Alors que de nombreux observateurs se demandent de quoi demain sera fait pour un Front national déçu du score de Marine Le Pen au second tour de la présidentielle, son fondateur a son idée sur la question. Contacté ce mardi après-midi par Le Figaro, Jean-Marie Le Pen, exclu du Front national dont il est toujours le président d'honneur, a d'abord raillé le chef de l'Etat en imaginant que son mouvement, dont l'étoile est au beau fixe dans les sondages pour les législatives, obtienne une majorité absolue à l'Assemblée nationale.

"C'est bien! On va peut-être avoir un dictateur gentil. Généralement, quand on est porté comme cela par la vague populaire, c'est une tentation à laquelle on ne résiste pas.

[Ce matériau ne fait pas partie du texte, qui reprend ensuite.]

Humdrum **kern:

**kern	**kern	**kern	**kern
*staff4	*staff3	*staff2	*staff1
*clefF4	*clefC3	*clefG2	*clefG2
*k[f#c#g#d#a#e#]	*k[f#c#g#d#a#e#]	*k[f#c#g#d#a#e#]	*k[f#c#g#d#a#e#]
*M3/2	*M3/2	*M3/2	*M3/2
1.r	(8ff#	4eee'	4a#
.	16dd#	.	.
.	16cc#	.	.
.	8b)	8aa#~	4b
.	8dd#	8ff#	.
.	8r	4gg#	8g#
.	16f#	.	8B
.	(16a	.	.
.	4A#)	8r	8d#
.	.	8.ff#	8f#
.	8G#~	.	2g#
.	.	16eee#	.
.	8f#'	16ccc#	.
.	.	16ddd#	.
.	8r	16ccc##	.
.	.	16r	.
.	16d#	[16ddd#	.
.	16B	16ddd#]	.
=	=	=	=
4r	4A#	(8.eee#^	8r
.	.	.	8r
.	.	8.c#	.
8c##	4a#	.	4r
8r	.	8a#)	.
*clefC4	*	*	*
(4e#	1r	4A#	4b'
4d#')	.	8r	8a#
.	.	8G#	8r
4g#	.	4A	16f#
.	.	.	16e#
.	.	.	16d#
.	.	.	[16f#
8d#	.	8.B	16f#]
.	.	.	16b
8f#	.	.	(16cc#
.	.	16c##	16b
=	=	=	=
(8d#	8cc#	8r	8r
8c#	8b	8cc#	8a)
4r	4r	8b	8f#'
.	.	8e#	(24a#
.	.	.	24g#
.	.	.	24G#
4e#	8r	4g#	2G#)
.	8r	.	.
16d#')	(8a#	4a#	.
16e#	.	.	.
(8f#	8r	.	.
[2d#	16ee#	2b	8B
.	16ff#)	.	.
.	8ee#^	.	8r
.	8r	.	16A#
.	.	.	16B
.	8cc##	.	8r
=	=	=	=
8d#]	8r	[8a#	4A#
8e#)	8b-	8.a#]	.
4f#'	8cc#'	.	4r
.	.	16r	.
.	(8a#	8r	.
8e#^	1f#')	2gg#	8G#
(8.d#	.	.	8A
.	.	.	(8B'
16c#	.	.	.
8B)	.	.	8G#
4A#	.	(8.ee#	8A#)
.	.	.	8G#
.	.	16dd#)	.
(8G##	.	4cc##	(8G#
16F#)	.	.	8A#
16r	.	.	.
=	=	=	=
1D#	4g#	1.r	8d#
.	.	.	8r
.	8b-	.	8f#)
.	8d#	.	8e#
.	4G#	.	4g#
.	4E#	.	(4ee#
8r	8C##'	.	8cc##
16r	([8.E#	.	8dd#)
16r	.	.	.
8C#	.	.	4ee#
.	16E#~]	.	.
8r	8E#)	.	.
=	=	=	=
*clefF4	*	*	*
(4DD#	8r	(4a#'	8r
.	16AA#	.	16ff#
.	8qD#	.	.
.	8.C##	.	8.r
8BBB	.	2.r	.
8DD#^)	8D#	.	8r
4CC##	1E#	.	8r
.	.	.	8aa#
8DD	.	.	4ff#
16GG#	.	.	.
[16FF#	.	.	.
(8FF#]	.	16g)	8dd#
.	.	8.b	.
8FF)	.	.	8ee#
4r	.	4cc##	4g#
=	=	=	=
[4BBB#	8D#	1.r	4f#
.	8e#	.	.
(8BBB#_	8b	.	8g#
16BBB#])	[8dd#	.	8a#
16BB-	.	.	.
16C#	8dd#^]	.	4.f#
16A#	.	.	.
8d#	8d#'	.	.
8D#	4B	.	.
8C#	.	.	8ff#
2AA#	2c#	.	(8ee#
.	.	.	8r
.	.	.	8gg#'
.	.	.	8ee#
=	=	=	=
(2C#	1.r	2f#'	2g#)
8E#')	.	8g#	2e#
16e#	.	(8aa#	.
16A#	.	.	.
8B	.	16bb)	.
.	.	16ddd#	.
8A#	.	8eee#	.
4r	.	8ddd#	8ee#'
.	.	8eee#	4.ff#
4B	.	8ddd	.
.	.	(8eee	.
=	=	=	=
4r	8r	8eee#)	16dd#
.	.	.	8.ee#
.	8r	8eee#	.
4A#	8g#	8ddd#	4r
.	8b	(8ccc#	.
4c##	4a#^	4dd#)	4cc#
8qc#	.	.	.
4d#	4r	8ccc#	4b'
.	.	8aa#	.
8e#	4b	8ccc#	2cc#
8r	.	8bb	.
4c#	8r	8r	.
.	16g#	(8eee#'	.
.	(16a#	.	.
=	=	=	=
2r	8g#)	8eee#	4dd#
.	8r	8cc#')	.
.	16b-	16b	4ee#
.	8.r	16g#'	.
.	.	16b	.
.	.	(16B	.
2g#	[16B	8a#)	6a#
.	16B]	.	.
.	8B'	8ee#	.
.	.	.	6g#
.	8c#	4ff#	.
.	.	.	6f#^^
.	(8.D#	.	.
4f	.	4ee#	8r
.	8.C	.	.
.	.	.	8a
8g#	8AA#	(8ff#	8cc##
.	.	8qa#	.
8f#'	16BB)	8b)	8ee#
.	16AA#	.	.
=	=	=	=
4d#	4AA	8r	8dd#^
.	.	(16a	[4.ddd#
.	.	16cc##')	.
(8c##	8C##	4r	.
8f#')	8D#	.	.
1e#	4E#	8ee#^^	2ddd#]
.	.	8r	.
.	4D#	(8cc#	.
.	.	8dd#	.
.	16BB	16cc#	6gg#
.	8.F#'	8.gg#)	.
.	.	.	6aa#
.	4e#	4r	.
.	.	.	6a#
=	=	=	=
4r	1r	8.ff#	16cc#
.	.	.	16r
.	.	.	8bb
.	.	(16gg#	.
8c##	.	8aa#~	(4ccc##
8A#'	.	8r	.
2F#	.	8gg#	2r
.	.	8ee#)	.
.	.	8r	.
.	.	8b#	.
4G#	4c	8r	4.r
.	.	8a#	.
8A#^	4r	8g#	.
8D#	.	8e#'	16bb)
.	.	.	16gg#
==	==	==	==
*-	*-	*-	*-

La première sera de vouloir gouverner par ordonnance et de s'y habituer", a-t-il affirmé. 

Le changement de nom? "C'est du bidon!"

Selon lui, majorité absolue ou plus étriquée pour "La République en marche", il reviendra à Marine Le Pen de s'opposer frontalement aux orientations du quinquennat: "Elle sera amenée à animer une opposition radicale au macronisme. Si les Républicains sont partisans de la collaboration, il est fort probable que le Front national sera la seule opposition crédible." Il a d'ailleurs fait montre d'une certaine indulgence à l'endroit de sa fille au moment d'évoquer sa performance, largement décriée, face à l'actuel président de la République lors du débat d'entre-deux tours de la présidentielle. "Cela fait partie du passé. C'est un non événement, un ratage. Il arrive que le champion du monde de ski chute mais cela n'enlève rien à ses capacités", a-t-il dit. 

Jean-Marie Le Pen n'est pas entièrement rétif à l'idée d'apporter des changements au Front national. Ainsi, il s'est étonné entre autres de problèmes d'"organisation", de "communication" ou encore du fait que la formation politique ne disposait pas d'un journal. En revanche, l'hypothèse d'un changement de nom ne lui dit rien qui vaille. L'éventualité lui a même inspiré une comparaison inattendue: "Le changement de nom, c'est comme le changement du climat, c'est du bidon!"